*** Opening of INFORMATION PROVIDED ***
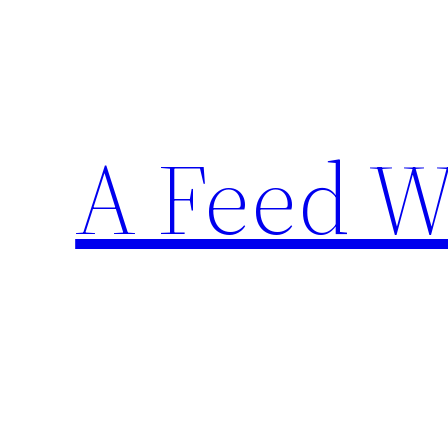
Skip
to
content
A Feed W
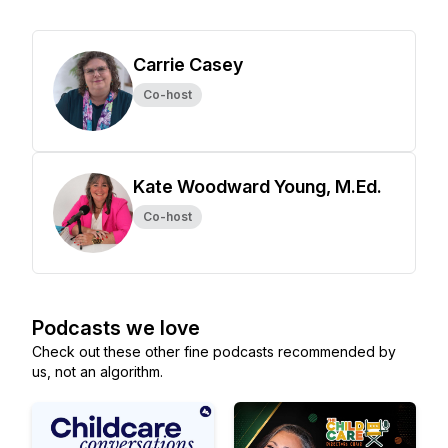
Carrie Casey
Co-host
Kate Woodward Young, M.Ed.
Co-host
Podcasts we love
Check out these other fine podcasts recommended by
us, not an algorithm.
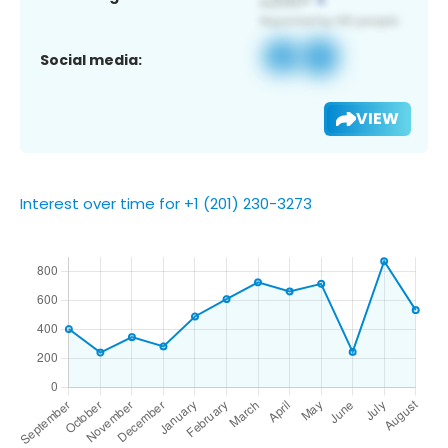
Social media:
VIEW
Interest over time for +1 (201) 230-3273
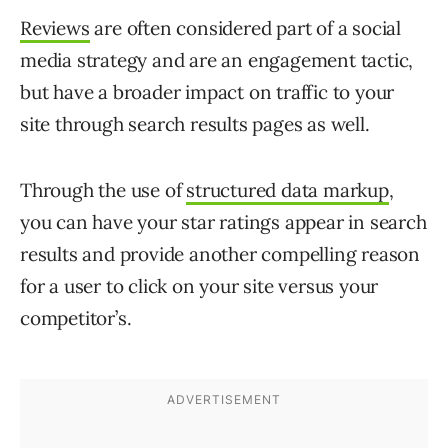
Reviews
are often considered part of a social
media strategy and are an engagement tactic,
but have a broader impact on traffic to your
site through search results pages as well.
Through the use of
structured data markup
,
you can have your star ratings appear in search
results and provide another compelling reason
for a user to click on your site versus your
competitor’s.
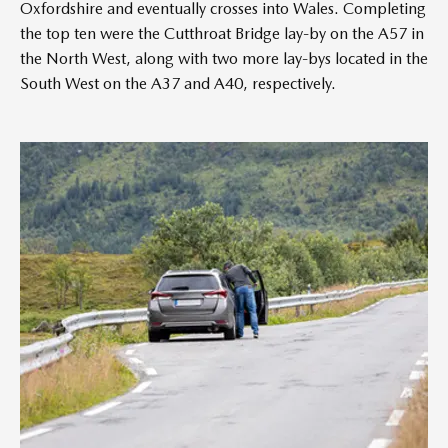
Oxfordshire and eventually crosses into Wales. Completing
the top ten were the Cutthroat Bridge lay-by on the A57 in
the North West, along with two more lay-bys located in the
South West on the A37 and A40, respectively.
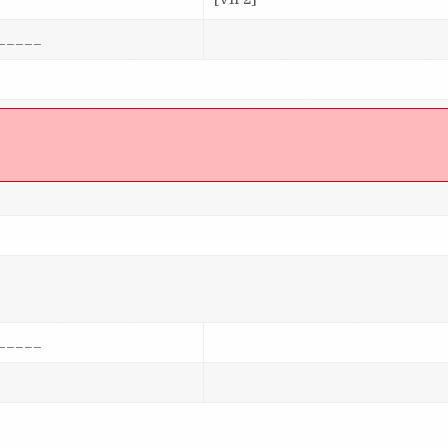
_____
]
_____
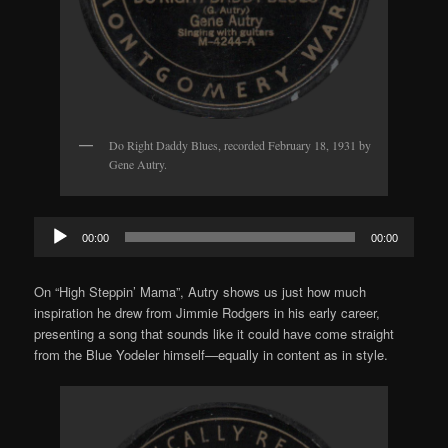
Do Right Daddy Blues, recorded February 18, 1931 by
Gene Autry.
Audio
00:00
00:00
Player
On “High Steppin’ Mama”, Autry shows us just how much
inspiration he drew from Jimmie Rodgers in his early career,
presenting a song that sounds like it could have come straight
from the Blue Yodeler himself—equally in content as in style.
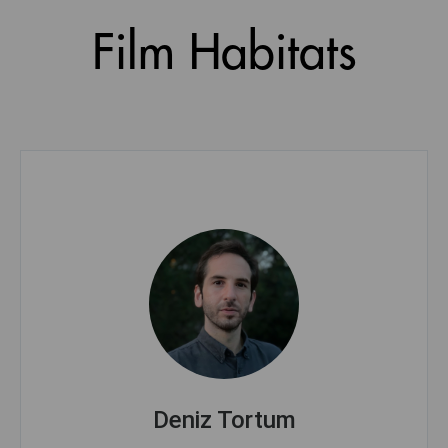
Film Habitats
Deniz Tortum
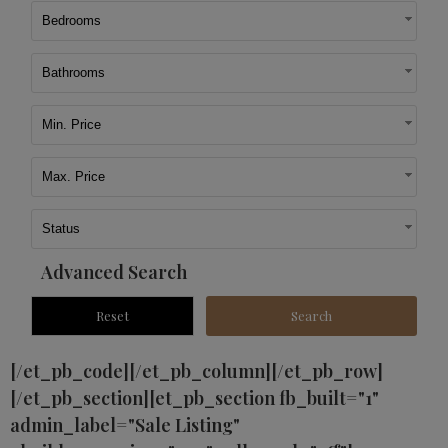
Bedrooms
Bathrooms
Min. Price
Max. Price
Status
Advanced Search
[/et_pb_code][/et_pb_column][/et_pb_row]
[/et_pb_section][et_pb_section fb_built="1"
admin_label="Sale Listing"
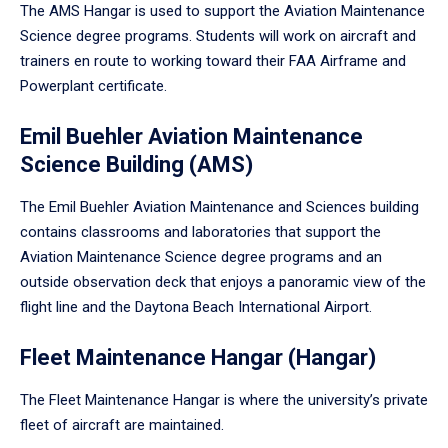
The AMS Hangar is used to support the Aviation Maintenance
Science degree programs. Students will work on aircraft and
trainers en route to working toward their FAA Airframe and
Powerplant certificate.
Emil Buehler Aviation Maintenance
Science Building (AMS)
The Emil Buehler Aviation Maintenance and Sciences building
contains classrooms and laboratories that support the
Aviation Maintenance Science degree programs and an
outside observation deck that enjoys a panoramic view of the
flight line and the Daytona Beach International Airport.
Fleet Maintenance Hangar (Hangar)
The Fleet Maintenance Hangar is where the university’s private
fleet of aircraft are maintained.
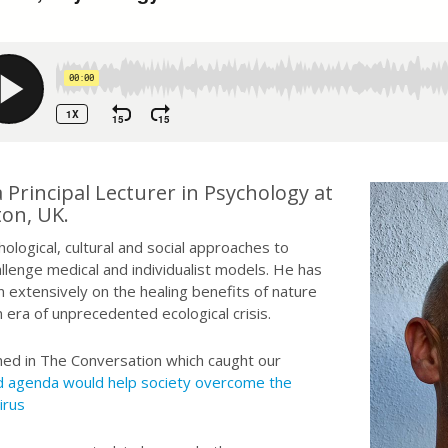
Principal Lecturer in Psychology at
ton, UK.
logical, cultural and social approaches to
llenge medical and individualist models. He has
 extensively on the healing benefits of nature
 era of unprecedented ecological crisis.
ished in The Conversation which caught our
ed agenda would help society overcome the
irus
*** Close of INFORMATION PROVIDED ***
- **WHAT IS BEING ASKED**
Count the lines in the entries above that contain the string "Autry". Matching is case-sensitive. Reply with the number alone.

- **SOLUTION BELOW**
2